A busca constante a métodos alternativos de manejo de insetos-praga presentes no ambiente agrícola vem sendo difundida nos últimos anos. Principalmente devido aos malefícios trazidos pelo uso indiscriminado de agrotóxicos. Entre estes efeitos negativos destacam-se a resistência das pragas aos inseticidas e a redução, ou eliminação, de populações de inimigos naturais. Ressalta-se, ainda, o elevado custo com a produção e a degradação ambiental que ocorre.

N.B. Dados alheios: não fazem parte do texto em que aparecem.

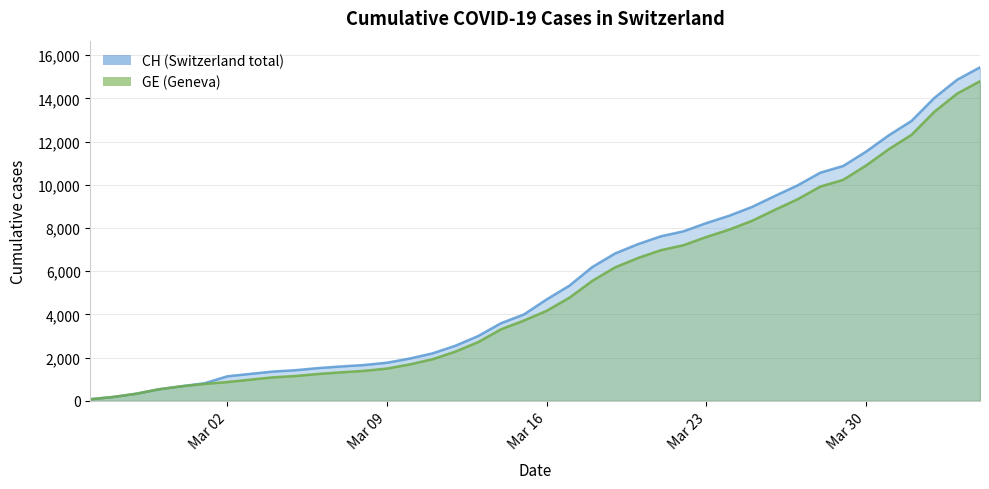

What is the total value across all series at 2020-04-01?

25268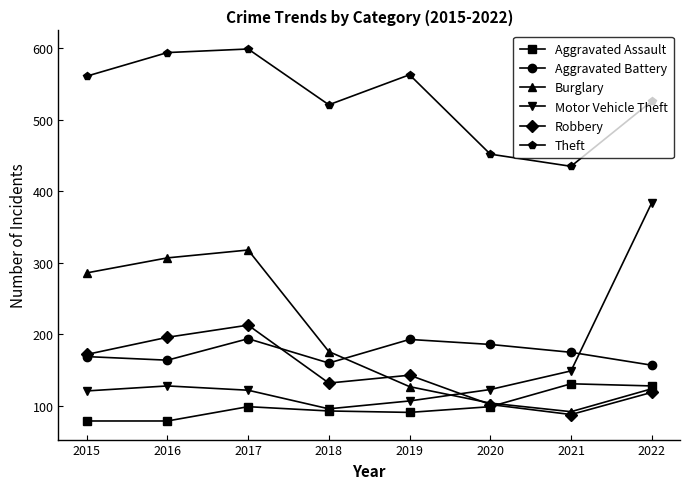

Where is Burglary nearest to the value 205?

2018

Neste contexto, o controle biológico de organismos torna-se uma técnica eficaz do manejo integrado de pragas, demonstrado por diversas pesquisas e em relatos de sucesso de utilização no campo por produtores rurais. Partindo do princípio que todo organismo vivo dispõe de inimigos naturais, tem-se a ideia do que é o controle biológico propriamente dito. 
 
O objetivo não é eliminar a população do inseto-praga, mas sim de regular a mesma, pois deve ser utilizado como uma estratégia de manejo, aliado a outros métodos de controle, como o mecânico, o cultural, o físico, o comportamental e a resistência de plantas a insetos. Para o desenvolvimento de programas de controle biológico é fundamental o conhecimento da bioecologia do organismo que é considerado praga e de seus agentes de controle de mortalidade biótica.
 
Dentre as principais vantagens da utilização do controle biológico estão à proteção a biodiversidade e o alto grau de especificidade que possuem, o que favorece o equilíbrio ecológico. Além disso, pode-se destacar a menor exposição da saúde do agricultor durante o manuseio e a aplicação, além da redução de resíduos tóxicos nos produtos a serem comercializados.
 
É considerado um método de custo baixo em longo prazo, pois os custos de implementação são equivalentes ao controle químico, porém os investimentos com a utilização do controle biológico são minimizados durante o ciclo da cultura devido à eficácia que possui. O controle biológico de insetos é de fato uma ferramenta eficaz para atingir a sustentabilidade no ambiente agrícola.
 
Com isso, deve-se haver maior incentivo a pesquisas visando o estabelecimento de uma metodologia de criação e utilização de inimigos naturais mais acessíveis ao produtor rural. Visto que há um novo direcionamento no cenário mundial da produção agrícola, o que procura desenvolver tecnologias sustentáveis, buscando subsídios para minimizar o uso de agrotóxicos nas lavouras, e como consequência a redução considerável dos impactos provocados por esta utilização.